Travel Weekly's Michelle Baran is in Egypt for one week following the country's 18-day revolution, which prompted the evacuation of hundreds of U.S. citizens out of the country last month. Her second dispatch follows. Click to read her first dispatch.
Wandering the ghost town that was once the bustling Khan el-Khalili bazaar in Cairo is a sobering experience.
Many of the shops are closed, and there are far more merchants lounging about than tourists eyeing their wares.
As I walked past one shopkeeper, he looked up hopefully and said politely, "Welcome back."
My tour guide Heba with Big Five Tours & Expeditions chuckled, explaining that he had meant to say "welcome" not "welcome back," but somehow the latter seemed more fitting for the current, devastating situation for Egypt's tourism industry.
In the wake of a revolution that led to numerous countries issuing travel warnings and advisories (many of which having since been downgraded), and the U.S. government evacuating its citizens out of the country, Egypt saw an 85-88% drop in tourists last month, according to Amr Elezabi, chairman of the Egypt Tourist Authority.

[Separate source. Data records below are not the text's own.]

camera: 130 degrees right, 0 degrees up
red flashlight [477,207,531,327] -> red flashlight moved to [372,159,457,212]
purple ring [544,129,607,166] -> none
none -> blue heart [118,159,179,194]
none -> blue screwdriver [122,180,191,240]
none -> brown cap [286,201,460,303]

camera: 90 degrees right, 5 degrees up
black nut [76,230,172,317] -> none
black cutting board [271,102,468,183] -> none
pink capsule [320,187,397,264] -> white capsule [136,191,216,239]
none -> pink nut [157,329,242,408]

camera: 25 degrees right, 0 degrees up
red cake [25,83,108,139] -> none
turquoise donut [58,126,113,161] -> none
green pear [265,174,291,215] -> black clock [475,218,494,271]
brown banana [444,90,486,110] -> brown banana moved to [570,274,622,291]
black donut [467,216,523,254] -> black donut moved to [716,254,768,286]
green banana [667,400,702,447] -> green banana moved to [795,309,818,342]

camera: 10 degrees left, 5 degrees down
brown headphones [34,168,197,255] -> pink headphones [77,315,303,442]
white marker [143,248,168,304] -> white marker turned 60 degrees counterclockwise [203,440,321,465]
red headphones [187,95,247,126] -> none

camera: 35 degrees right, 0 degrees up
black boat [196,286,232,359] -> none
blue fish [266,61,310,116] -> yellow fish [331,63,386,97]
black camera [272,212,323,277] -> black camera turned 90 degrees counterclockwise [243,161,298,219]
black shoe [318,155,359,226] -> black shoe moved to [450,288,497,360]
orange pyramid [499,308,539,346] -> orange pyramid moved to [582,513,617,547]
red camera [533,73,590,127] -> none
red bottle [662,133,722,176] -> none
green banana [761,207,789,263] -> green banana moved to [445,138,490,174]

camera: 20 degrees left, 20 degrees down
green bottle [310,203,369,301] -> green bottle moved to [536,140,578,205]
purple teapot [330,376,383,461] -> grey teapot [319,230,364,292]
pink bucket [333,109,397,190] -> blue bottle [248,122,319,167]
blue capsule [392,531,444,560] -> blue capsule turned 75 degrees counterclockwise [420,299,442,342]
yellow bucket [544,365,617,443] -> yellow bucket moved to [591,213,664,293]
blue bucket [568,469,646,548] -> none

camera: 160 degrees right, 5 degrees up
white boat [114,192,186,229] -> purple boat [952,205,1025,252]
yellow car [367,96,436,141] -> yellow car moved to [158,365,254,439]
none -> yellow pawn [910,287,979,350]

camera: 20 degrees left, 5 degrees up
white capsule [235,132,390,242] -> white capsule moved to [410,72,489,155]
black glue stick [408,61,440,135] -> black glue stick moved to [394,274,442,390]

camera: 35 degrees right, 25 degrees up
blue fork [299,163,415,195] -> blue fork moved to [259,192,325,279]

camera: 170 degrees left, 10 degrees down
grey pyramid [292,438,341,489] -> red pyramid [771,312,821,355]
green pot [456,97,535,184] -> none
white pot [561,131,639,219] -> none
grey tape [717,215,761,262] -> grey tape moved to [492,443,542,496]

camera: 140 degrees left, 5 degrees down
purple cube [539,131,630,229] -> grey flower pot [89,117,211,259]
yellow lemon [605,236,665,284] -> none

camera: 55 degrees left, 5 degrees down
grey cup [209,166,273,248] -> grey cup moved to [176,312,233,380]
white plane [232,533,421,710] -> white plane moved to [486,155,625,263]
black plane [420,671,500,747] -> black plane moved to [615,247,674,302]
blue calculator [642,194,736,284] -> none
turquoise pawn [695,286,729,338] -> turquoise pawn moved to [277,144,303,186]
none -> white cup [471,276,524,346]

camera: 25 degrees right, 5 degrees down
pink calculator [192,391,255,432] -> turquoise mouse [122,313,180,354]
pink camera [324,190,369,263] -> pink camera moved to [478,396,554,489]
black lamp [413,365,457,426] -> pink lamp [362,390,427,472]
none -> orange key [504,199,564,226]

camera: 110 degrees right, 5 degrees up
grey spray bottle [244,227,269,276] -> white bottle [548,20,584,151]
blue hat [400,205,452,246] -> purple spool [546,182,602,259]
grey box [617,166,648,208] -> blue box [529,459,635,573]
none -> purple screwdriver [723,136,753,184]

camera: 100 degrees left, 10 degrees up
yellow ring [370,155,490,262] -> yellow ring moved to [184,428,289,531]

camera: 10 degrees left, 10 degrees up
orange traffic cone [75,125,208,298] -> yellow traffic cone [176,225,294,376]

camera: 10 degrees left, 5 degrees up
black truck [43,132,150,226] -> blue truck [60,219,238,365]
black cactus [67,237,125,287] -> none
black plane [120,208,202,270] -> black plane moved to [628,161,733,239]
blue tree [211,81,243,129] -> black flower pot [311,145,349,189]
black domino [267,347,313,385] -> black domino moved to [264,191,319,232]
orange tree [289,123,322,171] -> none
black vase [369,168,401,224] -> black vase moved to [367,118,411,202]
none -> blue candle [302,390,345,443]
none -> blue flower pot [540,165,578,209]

Tourism, which Elezabi said makes up 11% of Egypt's GDP, came to a dead stop, and the ripple effects are palpable as one tours around the eerily quiet historic sites of Cairo.
Coffee shops and restaurants around the bazaar sat empty, many shops were shuttered and some of the bazaar jewelers had removed their jewelry from the racks for fear of random looting.
There have been media reports of lawlessness in Cairo as the government restructures. The city doesn't feel unsafe in the slightest, but there are signs that authority has slipped.
Cairo's historic city center, for instance, was closed to cars pre-revolution. But following the overthrow of dictator Hosni Mubarak, a humbled police force isn't enforcing the regulation and cars are now driving and parking along the cobblestone streets.
The few tourists winding their way through the old city and bazaar enjoyed a much more peaceful experience than usual. They seemed relaxed and content in their sightseeing and souvenir shopping.
But the shopkeepers and businesspeople whose livelihoods rely on droves of international visitors are far from relaxed.
They are hoping to welcome back many more tourists, and sooner rather than later.